Under the new auto policy – which has been pending for quite some time – the Japanese company will look to add to its existing fleet as it looks to tap a growing market. However, an official close to the development said the investment was contingent on the government extending a tax rebate similar to that being offered to new entrants in the proposed auto policy.
According to details received here on Tuesday, PSMC will introduce a smaller car in the 660cc engine category, while also introducing a 1,600cc compact SUV.
The two new variants will take up around $110 million of the total investment. The remaining amount will go in setting up the manufacturing plant for spare parts.
Details revealed that the global head of the Suzuki company shared the investment plan with the federal minister for industries in Islamabad.
PSMC has the largest share in the country’s car market dominated by three players.
Local auto sales amounted to 93,570 units in the first five months of the ongoing fiscal year, up 66% compared to the same period last fiscal year. PSMC’s share in the five-month sales stood at 58,098 units, owed largely to the Punjab government’s taxi scheme.
The government has been working on finalising the auto policy for some time. It is looking to attract investment, besides offering incentives to existing and new players. The ruling PML-N is also reportedly keen on bringing a German manufacturer in the Pakistani market.
While the industries ministry had forwarded the auto policy draft to the Economic Coordination Committee, the decision was deferred pending further consultation.

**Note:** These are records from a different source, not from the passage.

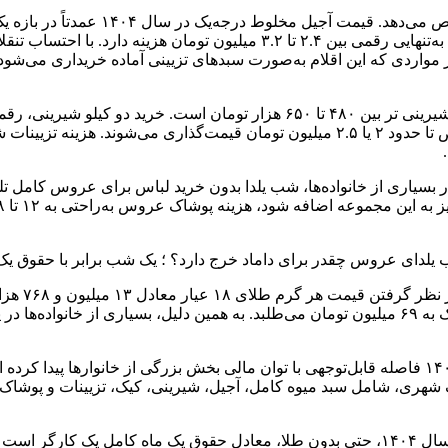
قرار دارد. بسیاری از خانواده‌ها دست‌کم دو کیلو آجیل تهیه می‌کنند که به‌تنهای
کمتر از ۱.۲ میلیون تومان نیست و نمونه‌های سفارشی با طراحی خاص تا حدود ۲ یا ۲.۵ می
 بسیاری از خانواده‌ها، شب یلدا بدون خرید لباس برای عروس کامل ت
با در ن
جمع‌بندی این ارقام نشان می‌دهد هزینه شب یلدای عروس در سال ۱۴۰۴ فاصله قابل‌توجهی با توان مالی ب
محاسبه‌ای سرانگشتی نشان می‌دهد هزینه یک شب یلدای عروس در سال ۱۴۰۴، حتی بدون طلا، معاد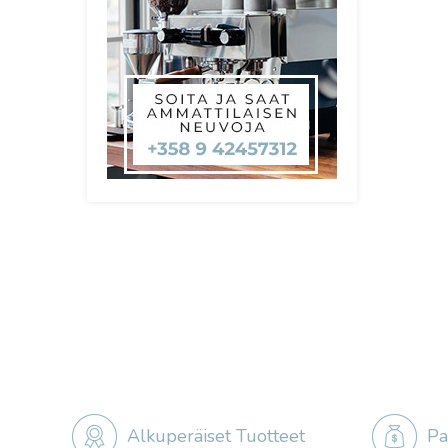
Alkuperäiset Tuotteet
Pa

Kinji Saito, the global head of the Suzuki Motor Company, called on Federal Minister Ghulam Murtaza Khan Jatoi in Islamabad earlier yesterday. Details revealed that Kinji informed Jatoi that the company was looking to introduce the two variants, but was hoping for a tax rebate similar to the one that could be offered to new entrants in the new auto policy.
It was further said that the price of the 660cc variant would be close to that of Suzuki Mehran’s. Jatoi, however, said its price needed to be less than that of Mehran.
It was also mentioned that Mehran and Cultus variants would be discontinued in the next five years, but are likely to be replaced with fresh models.
Jatoi, in a statement released after the meeting, welcomed the company’s plans, saying that Pakistan needed fuel efficient, eco-friendly and cheaper cars to cater to the market.
The minister said that PSMC’s share in the Pakistani market was significant, but emphasised that the company needed to bring its prices down.
“Pakistan is a big market for the auto industry, therefore special feature like safety measures, fuel economy, environment friendly and affordable prices range are particular needs of our country,” the minister said.
“We are rich in human resource while Japan owns the latest technology. We can benefit from each other’s strengths.”
Jatoi also assured the Suzuki’s Global Head that protection would be extended to all companies operating in Pakistan in the upcoming Auto Development Policy.